Depuis le début des années 2000, les disparitions en Méditerranée des personnes exilées s’élève à près de 40000, hommes, femmes et enfants. Des exilées et des exilés fuyant des situations de détresse extrême, des exilées et des exilés que, depuis l’installation des centres de tri que sont les « hotspots » en Grèce à l’automne 2015, on répartit de force en deux catégories discriminantes : d’une part les réfugiées, c’est-à-dire des demandeurs susceptibles d’accéder très éventuellement au statut de réfugié ; d’autre part les migrants, considérés comme « réfugiés économiques » et, à ce titre, passibles d’une expulsion immédiate.

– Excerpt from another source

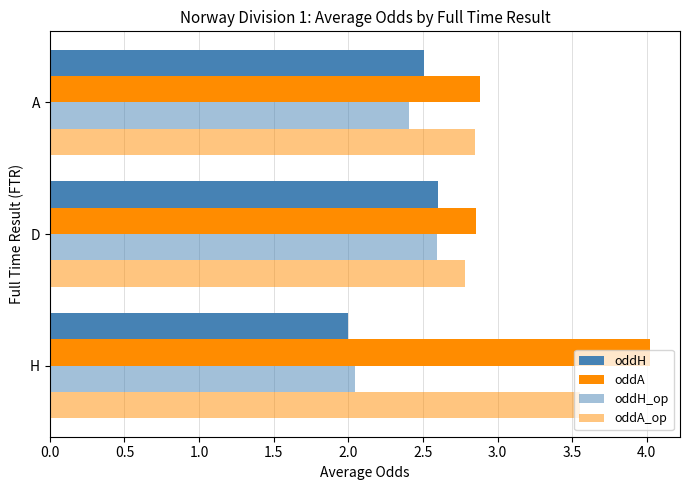

What is the average value of the oddA series?

3.3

Ce tri et ce rejet de femmes et d’hommes en situation d’extrême précarité n’est que l’une des manifestations de la fermeture des frontières extérieures de l’Union européenne. La conséquence la plus dramatique est la mort chaque année de plusieurs milliers de réfugié-es, de migrant-es, hommes, femmes et enfants, dont le seul délit est de tenter d’échapper à des situations menaçant leur survie.

La forteresse

Depuis la signature des accords de Schengen (1995) l’UE a assorti le principe de la libre circulation des personnes en son sein de l’interdiction d’entrée sur son territoire, de manière générale, à tout ressortissant extra-européen ne possédant pas un visa. En l’occurrence sont particulièrement visés les ressortissants de l’Afrique subsaharienne, les réfugiés d’Erythrée et du Soudan, sans compter les exilés des pays en situation de guerre au Proche- et au Moyen-Orient.

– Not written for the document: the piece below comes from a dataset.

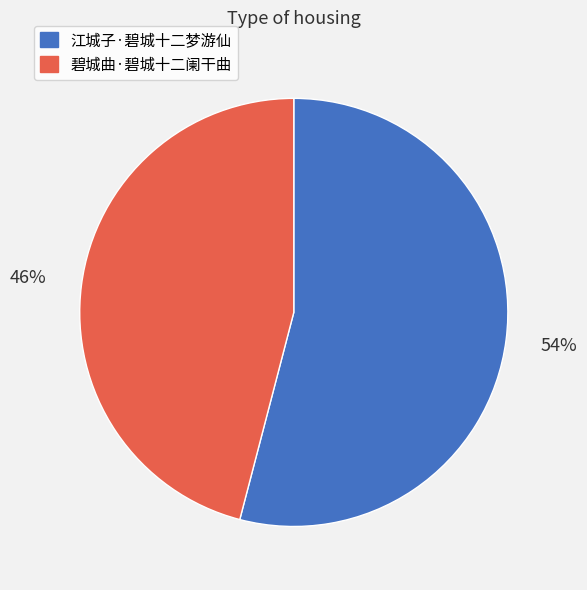

Between 碧城曲·碧城十二阑干曲 and 江城子·碧城十二梦游仙, which is larger?

江城子·碧城十二梦游仙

Cette politique de fermeture des frontières aux personnes désormais accusées d’ « immigration illégale » s’est traduite de différentes manières : par l’érection de barrières et de murs physiques de Ceuta et Mellila, enclaves espagnoles à l’extrême Ouest de la Méditerranée jusqu’au mur sur le fleuve Evros entre le nord de la Grèce et la Turquie ou la barrière de barbelés à la frontière turco-bulgare au Nord-est du bassin méditerranéen ; par des contrôles policiers coordonnés et renforcés par l’agence Frontex, devenue « Agence européenne de garde-frontières et de garde-côtes «  qui apporte un soutien logistique et pratique aux polices des frontières nationales ; par de vastes opérations de filtrage des entrées irrégulières, telle l’opération répressive « Triton » qui a remplacé dès novembre 2014 la campagne italienne d’accueil des migrants « Mare nostrum », ou telle l’opération Sophia de destruction des embarcations utilisées par les migrants sous prétexte de lutte contre les passeurs et les trafiquants de migrants ;  enfin par de vastes mesures d’externalisation des frontières de l’UE, par exemple par le traité scélérat entre l’UE et la Turquie (2016), aux termes duquel ce pays retient sur son territoire, contre six milliards d’euros et le silence sur le non-respect des droits de l’homme, pas moins de trois millions de réfugiés, ou par les accords récemment pris avec la Libye : opération « Sophia » de collaboration militaire avec les garde côtes libyens, renforcement des camps de rétention, négociations avec les milices locales, etc.

Ainsi donc les institutions européennes et, selon des modalités qui leur sont propres, les différents pays membres de l’UE en interdisent l’accès aux victimes de faits de guerre, de répressions politiques, de catastrophes écologiques et d’inégalités dans le dénuement entretenu par une mondialisation purement économique et néocoloniale au profit des pays les plus riches. Cette politique de fermeture et de répression à l’égard de celles et ceux qu’on accuse d’« immigration illégale » est consciemment organisée par la Commission européenne en collaboration avec les pays de l’UE. Les conséquences en sont connues : outre les violences subies sur leur chemin vers l’Europe et jusqu’en Europe même (répression policière, racket, coups et blessures, viols, enfermement dans des camps de rétention, voire réduction en esclavage), chaque année des milliers de migrants, hommes, femmes et enfants, trouvent la mort par naufrage en Méditerranée.